### Текст для чтения
┄┄┄┄┄┄┄┄┄┄┄┄┄┄┄┄┄┄┄┄
Основания государства и правительства. Мы видели, что в XVI веке было обычным делом приписывать происхождение упорядоченного сообщества некоему соглашению между его членами, или, если использовать короткое выражение, впоследствии ставшее общепринятым, «общественному договору». Однако именно в XVII веке, и в особенности в Англии, теория общественного договора сыграла центральную роль в конституционном конфликте; также XVII век дал нам двух наиболее известных представителей этой теории, Томаса Гоббса и Джона Локка. Теория появляется в разнообразных формулировках: иногда она предоставляла собой не более чем объяснение того, как индивиды, прежде не связанные никакими гражданскими узами, собрались, чтобы основать сообщество, - то, что впоследствии немецкие теоретики назвали «договором об объединении»; иногда добавлялся новый элемент и новая сторона, когда индивиды договаривались не только о том, чтобы основать сообщество, но и о том, чтобы учредить правителя либо правительственный орган, с которыми они затем и обменивались обещаниями: правитель обещал новым подданным справедливость и защиту, а индивиды, в свою очередь, обещали в ответ повиновение – на условиях, что они получают эти базовые ценности хорошего правления; те же самые теоретики называли это «договором о подчинении». В любой формулировке в теории общественного договора очевиден демократический, «народный» принцип. Корни этого принципа, возможно, находятся в старой германской традиции, хотя в Греко-Римском мире также существовали намеки на эту форму.
┄┄┄┄┄┄┄┄┄┄┄┄┄┄┄┄┄┄┄┄
### Выполните задания
• A. Переведите на английский язык предложение из текста об общественном договоре: «В любой формулировке в теории общественного договора очевиден демократический, «народный» принцип.»
• B. В одном-трех предложениях объясните по тексту об общественном договоре, на каком условии индивиды в «договоре о подчинении» обещали правителю повиновение.
• C. Продолжите, пожалуйста, текст об общественном договоре после его последнего предложения.

### Исходные данные
┄┄┄┄┄┄┄┄┄┄┄┄┄┄┄┄┄┄┄┄
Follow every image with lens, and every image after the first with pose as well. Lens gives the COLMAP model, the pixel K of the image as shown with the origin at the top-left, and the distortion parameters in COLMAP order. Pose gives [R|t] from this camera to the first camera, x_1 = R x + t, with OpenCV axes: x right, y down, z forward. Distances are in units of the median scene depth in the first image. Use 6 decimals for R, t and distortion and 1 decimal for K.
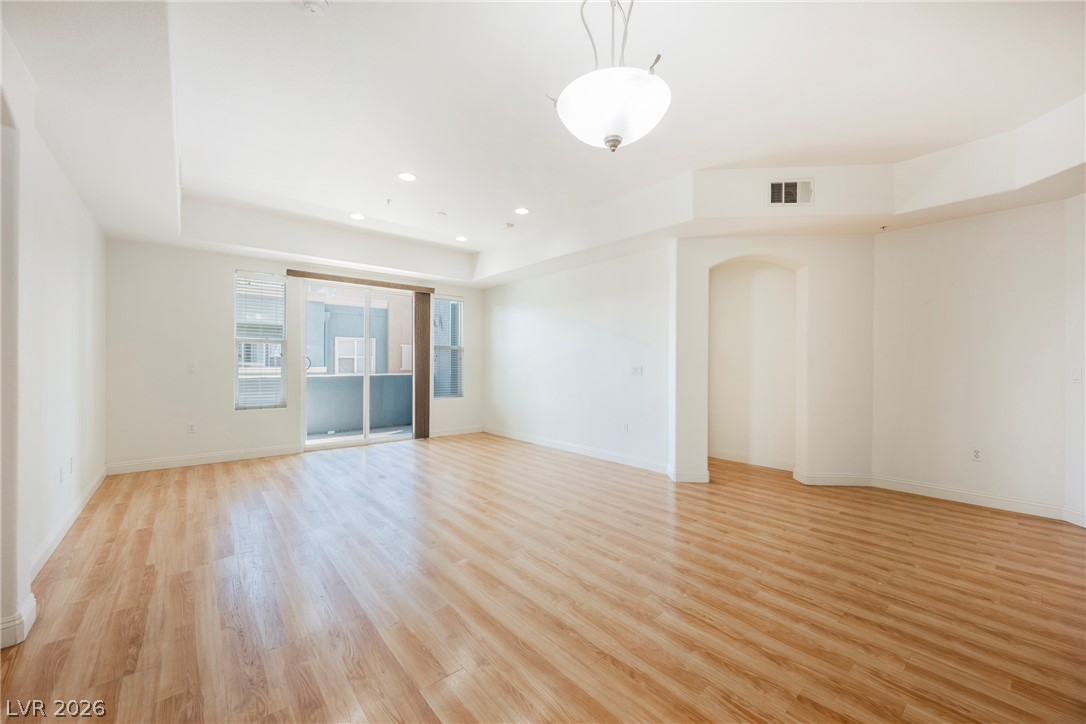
lens RADIAL K [[422.9, 0, 540.8], [0, 422.9, 357.5], [0, 0, 1]] dist [-0.000017, -0.000023]
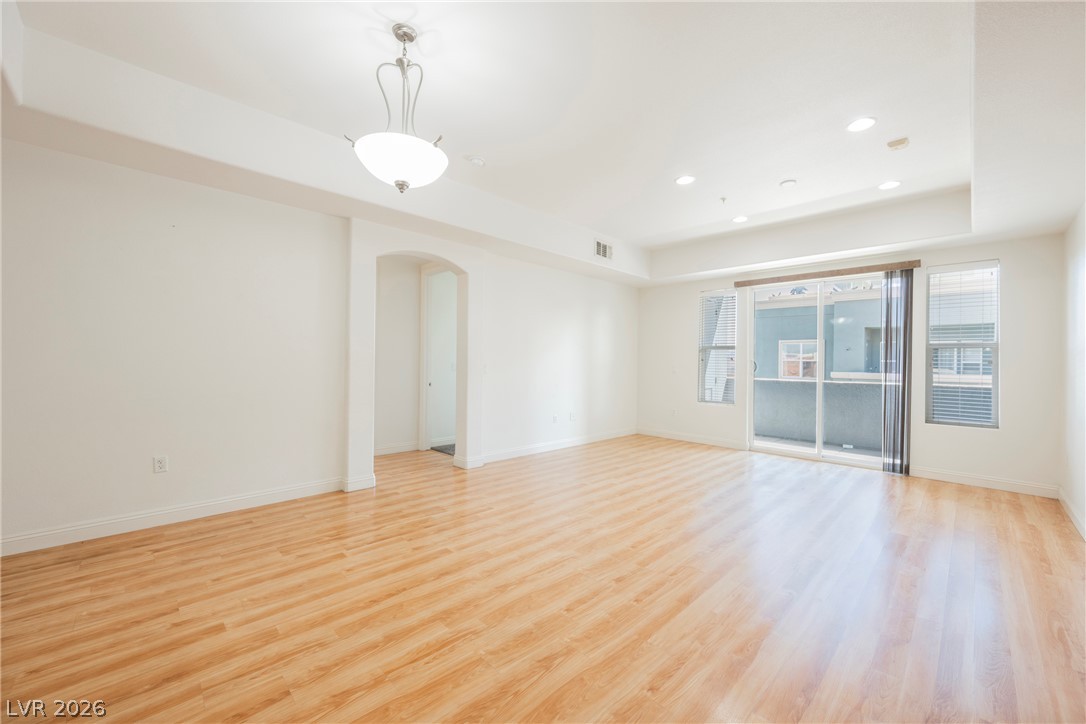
┄┄┄┄┄┄┄┄┄┄┄┄┄┄┄┄┄┄┄┄
### Ожидаемые результаты
• A. In every formulation of the social contract theory, a democratic, "popular" principle is evident.

• B. Правитель обещал новым подданным справедливость и защиту, а они в ответ обещали ему повиновение. Это повиновение давалось на условиях, что подданные действительно получают эти базовые ценности хорошего правления.

• C.
Как бы то ни было, в любой форме, более того, особенно в форме «контракта о подчинении» теория общественного договора не согласовывалась с другими предпосылками, перенятыми у античности. Она могла быть гармонизирована с человеком Аристотеля и Фомы Аквинского, в силу самой своей природы имеющим склонность к гражданскому существованию; конкретным же механизмом, при помощи которого реализовывался инстинкт к общежитию, был механизм контракта. Однако теория контракта противоречила теократическому взгляду на правительство, согласно которому короли назначались Богом, а подданные согласно божественному предписанию подчиняются им, другими словами, это теория, которая рассматривает государство скорее божественным изобретением, нежели человеческим. Яков I Английский (1603–25) в своих «Истинных законах свободных монархий» чуть раньше, будучи еще только королем Шотландии, упоминал теорию договора о подчинении в форме, при которой каждый монарх с принятием присяги на коронации вступал в сделку и, хотя и признавал, что король должен вести себя добропорядочно, все же отрицал, что плохое поведение короля освобождает подданных от своих обязанностей перед ним. Во всяком случае, если король нарушит контракт, непонятно, кто будет судьей в этом деле,

«поскольку каждый, кто обладает хоть небольшим знанием права, понимает, что не может освободиться от действия договора просто потому, что другая партия нарушила договор; сначала должен пройти справедливый суд; иначе сторона нарушившая контракт, сделает себя саму судьей в своем собственном деле. Действует не по праву безголовая толпа, когда ей приходит в голову, что она не может больше терпеть подчинение, решает сбросить ярмо правления, которое Бог на нее возложил, и судить и наказывать того, кто должен судить и наказывать эту толпу».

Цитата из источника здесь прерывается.